Son muchas más las obras que he consultado en mi insaciable curiosidad, pero su relación resultaría en exceso farragosa. Con todos sus autores he contraído deudas impagables pero es obvio reconocer que los posibles errores en que haya podido incurrir son de mi absoluta responsabilidad.
A Julio Fermoso, presidente de Caja Duero, que me ha servido de ilustre cicerone en el mundo cultural de Salamanca, cuya universidad de la que él fue rector magnífico fue la más importante referencia cultural de «mi época».

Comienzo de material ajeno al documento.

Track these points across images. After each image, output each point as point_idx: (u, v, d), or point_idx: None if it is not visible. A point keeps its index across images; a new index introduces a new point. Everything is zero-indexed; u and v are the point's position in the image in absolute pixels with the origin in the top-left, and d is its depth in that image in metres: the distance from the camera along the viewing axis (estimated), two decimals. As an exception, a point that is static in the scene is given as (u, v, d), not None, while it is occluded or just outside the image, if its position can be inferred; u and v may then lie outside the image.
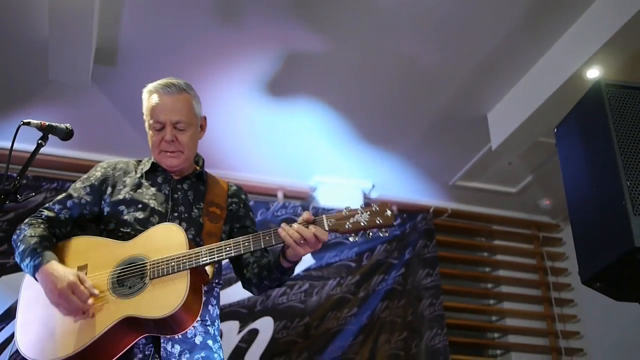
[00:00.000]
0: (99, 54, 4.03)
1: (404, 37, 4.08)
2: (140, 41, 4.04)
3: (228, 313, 4.76)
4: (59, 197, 2.53)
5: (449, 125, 4.89)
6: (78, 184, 2.55)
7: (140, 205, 2.46)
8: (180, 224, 2.40)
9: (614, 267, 2.48)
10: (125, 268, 2.29)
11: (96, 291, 2.22)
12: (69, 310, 2.22)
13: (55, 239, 2.40)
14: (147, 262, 2.27)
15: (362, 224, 2.23)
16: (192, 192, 2.56)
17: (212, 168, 2.66)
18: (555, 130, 3.00)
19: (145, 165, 2.60)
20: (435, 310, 5.20)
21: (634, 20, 3.57)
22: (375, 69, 4.32)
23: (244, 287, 2.58)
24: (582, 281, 2.67)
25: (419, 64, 4.30)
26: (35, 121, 2.38)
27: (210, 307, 2.44)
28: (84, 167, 3.67)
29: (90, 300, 2.20)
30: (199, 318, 2.29)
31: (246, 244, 2.27)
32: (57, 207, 2.48)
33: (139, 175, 2.57)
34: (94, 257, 2.34)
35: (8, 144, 2.33)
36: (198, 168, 2.65)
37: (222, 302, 4.65)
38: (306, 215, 2.28)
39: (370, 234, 2.26)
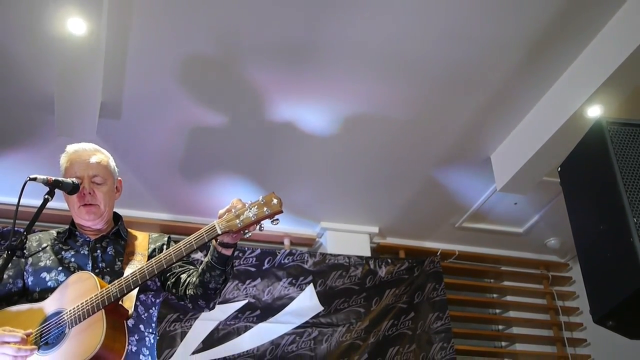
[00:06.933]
0: (103, 108, 4.06)
1: (407, 83, 4.12)
2: (144, 93, 4.08)
3: (237, 364, 4.70)
4: None
5: (454, 168, 4.91)
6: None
7: (60, 268, 2.51)
8: (103, 278, 2.46)
9: (626, 304, 2.46)
10: (45, 325, 2.33)
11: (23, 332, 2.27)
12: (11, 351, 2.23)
13: None
14: (64, 313, 2.31)
15: (252, 218, 2.28)
16: (111, 248, 2.62)
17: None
18: (559, 169, 3.01)
19: (64, 233, 2.67)
20: (447, 354, 5.11)
21: (633, 57, 3.58)
22: (379, 114, 4.36)
23: (194, 307, 2.56)
24: (594, 320, 2.65)
25: (422, 108, 4.34)
26: (42, 176, 2.40)
27: (142, 357, 2.46)
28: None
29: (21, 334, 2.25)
30: None
31: (150, 269, 2.29)
32: None
33: (57, 241, 2.63)
34: (16, 325, 2.36)
35: (15, 200, 2.34)
36: (115, 227, 2.70)
37: (230, 353, 4.71)
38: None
39: (262, 226, 2.31)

Solo me queda agradecer la inestimable colaboración de mi esposa, Carmen Arredondo; de mi amigo William Sherzer, profesor de Nineteenth and Twentieth-Century Spanish Literature en el Brooklyn College de la City University of New York, un formidable experto en la cultura española y apasionado hispanista que me ha aportado observaciones muy pertinentes; de mis compañeros en las tareas periodísticas que me han ayudado y cubierto mis ausencias durante el largo periodo en que he vivido en otra época, y de forma especial a Rosa del Río, directora de El Nuevo Lunes, que se ha tragado cientos de folios conforme los iba pariendo, corrigiéndolos y haciéndome oportunas observaciones; a Inmaculada Sánchez, subdirectora de la revista El Siglo; así como a Tina Para, mi eficacísima secretaria.

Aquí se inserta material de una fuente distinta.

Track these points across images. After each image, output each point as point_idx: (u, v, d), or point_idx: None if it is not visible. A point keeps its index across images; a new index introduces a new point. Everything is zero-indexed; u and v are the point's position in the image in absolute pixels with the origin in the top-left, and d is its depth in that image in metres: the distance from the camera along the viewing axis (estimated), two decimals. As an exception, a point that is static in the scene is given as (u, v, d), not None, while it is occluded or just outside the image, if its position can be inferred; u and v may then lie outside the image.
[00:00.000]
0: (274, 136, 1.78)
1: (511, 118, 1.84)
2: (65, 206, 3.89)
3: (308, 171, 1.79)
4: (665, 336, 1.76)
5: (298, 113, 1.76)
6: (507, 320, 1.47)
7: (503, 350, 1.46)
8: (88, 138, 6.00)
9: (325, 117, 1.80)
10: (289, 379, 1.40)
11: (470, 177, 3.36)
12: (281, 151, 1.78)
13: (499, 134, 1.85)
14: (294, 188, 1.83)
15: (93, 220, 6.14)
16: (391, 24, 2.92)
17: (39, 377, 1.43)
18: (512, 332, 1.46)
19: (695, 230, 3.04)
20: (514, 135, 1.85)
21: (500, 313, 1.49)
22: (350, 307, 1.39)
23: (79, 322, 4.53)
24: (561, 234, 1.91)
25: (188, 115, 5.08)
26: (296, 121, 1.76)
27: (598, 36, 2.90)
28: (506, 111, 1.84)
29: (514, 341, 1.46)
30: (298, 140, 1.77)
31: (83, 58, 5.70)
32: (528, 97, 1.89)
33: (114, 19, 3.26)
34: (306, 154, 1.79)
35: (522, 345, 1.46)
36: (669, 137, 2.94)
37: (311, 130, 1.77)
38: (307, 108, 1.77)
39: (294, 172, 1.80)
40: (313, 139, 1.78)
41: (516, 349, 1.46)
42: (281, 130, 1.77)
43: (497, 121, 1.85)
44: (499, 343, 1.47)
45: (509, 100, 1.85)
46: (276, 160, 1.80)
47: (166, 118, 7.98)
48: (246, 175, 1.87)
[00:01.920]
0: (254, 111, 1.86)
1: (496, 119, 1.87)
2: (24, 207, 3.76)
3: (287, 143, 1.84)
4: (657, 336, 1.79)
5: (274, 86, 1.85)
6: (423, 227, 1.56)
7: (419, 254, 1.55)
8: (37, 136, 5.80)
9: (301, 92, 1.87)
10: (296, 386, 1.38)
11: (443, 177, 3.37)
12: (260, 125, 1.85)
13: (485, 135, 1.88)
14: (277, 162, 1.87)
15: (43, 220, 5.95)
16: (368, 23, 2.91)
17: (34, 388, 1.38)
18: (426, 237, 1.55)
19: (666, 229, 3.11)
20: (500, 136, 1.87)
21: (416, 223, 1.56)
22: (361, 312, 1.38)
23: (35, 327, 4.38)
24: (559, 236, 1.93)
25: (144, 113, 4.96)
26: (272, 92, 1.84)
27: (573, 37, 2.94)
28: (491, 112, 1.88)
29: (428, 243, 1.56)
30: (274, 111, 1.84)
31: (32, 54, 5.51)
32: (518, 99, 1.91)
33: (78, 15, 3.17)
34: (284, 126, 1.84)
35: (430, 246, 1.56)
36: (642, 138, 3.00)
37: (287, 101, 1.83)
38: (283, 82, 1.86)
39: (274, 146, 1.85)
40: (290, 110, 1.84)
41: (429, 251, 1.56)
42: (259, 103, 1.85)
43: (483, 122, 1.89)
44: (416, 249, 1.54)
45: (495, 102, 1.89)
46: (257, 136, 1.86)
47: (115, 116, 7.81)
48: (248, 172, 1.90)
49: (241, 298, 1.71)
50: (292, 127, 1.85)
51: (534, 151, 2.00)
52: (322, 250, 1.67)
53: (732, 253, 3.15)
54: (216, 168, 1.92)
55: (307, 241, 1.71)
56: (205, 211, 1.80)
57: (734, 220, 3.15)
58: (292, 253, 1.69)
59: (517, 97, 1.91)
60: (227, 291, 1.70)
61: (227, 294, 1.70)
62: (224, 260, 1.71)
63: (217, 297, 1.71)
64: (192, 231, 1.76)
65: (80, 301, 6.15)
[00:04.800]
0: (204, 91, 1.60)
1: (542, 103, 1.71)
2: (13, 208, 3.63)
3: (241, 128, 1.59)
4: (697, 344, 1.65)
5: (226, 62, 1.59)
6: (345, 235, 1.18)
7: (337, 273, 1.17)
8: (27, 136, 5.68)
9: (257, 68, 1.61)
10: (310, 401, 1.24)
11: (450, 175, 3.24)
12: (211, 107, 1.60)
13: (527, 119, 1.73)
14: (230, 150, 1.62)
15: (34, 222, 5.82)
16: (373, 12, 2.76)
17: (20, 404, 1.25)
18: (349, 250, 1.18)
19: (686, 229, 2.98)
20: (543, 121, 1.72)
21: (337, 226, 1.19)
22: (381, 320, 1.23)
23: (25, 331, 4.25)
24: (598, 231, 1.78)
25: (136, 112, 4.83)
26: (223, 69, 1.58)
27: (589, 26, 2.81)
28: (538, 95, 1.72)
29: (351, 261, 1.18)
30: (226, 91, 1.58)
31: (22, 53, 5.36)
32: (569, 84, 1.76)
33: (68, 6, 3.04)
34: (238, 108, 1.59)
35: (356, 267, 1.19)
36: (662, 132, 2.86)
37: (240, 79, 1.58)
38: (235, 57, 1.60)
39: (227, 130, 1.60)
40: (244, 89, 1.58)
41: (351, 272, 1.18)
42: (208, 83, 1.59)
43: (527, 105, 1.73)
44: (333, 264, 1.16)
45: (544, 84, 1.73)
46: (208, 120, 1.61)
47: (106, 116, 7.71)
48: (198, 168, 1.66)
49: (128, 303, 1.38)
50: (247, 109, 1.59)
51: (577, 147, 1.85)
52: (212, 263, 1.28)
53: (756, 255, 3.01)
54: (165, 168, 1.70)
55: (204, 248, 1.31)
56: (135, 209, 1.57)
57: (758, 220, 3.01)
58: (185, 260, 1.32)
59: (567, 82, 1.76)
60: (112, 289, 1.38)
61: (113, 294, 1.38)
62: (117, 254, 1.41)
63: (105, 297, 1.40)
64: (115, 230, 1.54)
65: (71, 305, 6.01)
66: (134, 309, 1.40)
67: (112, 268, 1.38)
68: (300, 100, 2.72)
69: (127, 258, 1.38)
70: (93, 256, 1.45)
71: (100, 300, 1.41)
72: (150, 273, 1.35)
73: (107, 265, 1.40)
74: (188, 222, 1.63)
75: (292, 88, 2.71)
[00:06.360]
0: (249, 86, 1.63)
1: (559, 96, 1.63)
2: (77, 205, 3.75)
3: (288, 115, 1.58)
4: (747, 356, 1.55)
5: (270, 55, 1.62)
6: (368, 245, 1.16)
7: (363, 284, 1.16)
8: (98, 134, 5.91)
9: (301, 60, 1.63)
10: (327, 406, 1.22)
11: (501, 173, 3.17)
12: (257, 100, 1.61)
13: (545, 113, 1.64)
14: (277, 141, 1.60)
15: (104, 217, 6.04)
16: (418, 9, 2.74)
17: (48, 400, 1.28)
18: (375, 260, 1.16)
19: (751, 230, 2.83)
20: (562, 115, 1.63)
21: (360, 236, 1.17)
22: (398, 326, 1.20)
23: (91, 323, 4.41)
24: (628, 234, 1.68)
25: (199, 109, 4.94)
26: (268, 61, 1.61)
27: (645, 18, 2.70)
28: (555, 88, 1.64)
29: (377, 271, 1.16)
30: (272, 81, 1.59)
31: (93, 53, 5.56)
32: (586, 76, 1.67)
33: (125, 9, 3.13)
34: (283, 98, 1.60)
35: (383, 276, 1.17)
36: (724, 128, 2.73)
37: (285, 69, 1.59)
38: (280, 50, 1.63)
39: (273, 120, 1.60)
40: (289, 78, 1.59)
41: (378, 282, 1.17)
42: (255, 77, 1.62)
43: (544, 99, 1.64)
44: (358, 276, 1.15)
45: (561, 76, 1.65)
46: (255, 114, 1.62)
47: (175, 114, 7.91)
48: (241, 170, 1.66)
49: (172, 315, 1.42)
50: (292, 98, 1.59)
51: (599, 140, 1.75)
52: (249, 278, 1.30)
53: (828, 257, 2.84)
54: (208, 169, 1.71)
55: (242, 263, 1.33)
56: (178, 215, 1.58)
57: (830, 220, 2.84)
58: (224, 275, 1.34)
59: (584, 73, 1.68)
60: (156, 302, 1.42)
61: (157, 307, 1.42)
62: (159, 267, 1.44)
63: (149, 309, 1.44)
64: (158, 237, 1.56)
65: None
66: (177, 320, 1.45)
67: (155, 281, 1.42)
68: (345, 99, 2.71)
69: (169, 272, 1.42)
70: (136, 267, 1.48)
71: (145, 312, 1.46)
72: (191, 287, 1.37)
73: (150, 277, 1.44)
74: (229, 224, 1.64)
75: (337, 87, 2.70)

Ni que decir tiene que esta obra no hubiera visto la luz sin las sagaces sugerencias y la bendita presión ejercida por Ymelda Navajo, directora de La Esfera de los Libros, de la esmerada vigilancia de Berenice Galaz, responsable de la colección de novela histórica de esta editorial, y de los que en esta casa se han ocupado de distintos quehaceres imprescindibles para el alumbramiento y desarrollo de mi criatura. Reciban todos mi más sentido agradecimiento.